Aim of the task:
Using the data below, work out how many lines contain "Çiçek", and report only that number.

═══ Records to use

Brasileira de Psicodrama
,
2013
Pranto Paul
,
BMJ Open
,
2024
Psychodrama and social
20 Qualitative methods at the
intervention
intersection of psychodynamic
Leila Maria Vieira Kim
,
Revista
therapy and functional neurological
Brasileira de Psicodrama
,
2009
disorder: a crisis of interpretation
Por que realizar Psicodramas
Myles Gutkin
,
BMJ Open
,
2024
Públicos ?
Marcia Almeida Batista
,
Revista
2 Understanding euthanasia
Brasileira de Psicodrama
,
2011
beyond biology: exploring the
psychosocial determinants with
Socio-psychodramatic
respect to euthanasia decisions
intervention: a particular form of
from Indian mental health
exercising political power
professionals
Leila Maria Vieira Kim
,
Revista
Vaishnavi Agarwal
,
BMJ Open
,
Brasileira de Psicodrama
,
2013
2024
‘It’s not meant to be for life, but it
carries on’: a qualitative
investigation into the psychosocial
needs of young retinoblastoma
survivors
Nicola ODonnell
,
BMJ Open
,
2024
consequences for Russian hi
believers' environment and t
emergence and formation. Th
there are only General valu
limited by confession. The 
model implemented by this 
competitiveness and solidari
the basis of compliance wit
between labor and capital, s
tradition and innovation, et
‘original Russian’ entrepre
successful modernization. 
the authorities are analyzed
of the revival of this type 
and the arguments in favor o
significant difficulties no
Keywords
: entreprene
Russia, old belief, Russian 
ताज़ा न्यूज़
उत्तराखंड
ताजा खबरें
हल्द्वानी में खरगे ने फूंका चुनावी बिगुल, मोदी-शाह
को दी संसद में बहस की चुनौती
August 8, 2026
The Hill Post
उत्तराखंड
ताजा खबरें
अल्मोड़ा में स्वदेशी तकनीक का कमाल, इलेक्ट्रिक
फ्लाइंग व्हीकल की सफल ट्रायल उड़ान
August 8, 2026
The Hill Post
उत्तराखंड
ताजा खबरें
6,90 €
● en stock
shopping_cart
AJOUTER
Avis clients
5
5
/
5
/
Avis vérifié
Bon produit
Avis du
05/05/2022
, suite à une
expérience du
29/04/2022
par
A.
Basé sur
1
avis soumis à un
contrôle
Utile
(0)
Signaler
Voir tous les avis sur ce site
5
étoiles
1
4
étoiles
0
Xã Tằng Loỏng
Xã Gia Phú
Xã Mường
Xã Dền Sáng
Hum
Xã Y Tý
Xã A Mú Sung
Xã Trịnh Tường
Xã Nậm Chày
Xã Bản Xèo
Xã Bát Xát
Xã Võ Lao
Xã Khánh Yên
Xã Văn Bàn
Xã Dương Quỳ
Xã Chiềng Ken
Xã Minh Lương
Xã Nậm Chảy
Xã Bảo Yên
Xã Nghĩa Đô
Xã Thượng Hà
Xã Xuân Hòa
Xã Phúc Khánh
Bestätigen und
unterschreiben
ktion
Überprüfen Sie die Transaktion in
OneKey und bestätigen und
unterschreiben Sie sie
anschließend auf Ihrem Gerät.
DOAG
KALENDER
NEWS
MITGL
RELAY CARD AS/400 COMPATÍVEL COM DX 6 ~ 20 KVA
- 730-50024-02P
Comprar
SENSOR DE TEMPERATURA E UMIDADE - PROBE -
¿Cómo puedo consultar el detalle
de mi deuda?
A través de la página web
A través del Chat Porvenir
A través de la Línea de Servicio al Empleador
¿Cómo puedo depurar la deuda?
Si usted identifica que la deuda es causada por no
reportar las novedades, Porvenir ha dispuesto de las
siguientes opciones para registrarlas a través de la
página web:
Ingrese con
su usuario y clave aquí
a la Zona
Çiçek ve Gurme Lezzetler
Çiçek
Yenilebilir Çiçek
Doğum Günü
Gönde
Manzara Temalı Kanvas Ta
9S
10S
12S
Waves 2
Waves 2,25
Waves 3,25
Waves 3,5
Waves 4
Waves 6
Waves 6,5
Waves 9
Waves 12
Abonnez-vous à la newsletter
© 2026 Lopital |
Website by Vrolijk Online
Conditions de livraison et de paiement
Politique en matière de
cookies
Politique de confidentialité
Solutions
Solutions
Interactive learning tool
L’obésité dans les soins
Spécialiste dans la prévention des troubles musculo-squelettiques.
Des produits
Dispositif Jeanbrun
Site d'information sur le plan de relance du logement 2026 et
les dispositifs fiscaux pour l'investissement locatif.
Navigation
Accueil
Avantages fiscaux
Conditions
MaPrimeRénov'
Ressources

══════

Reply:
3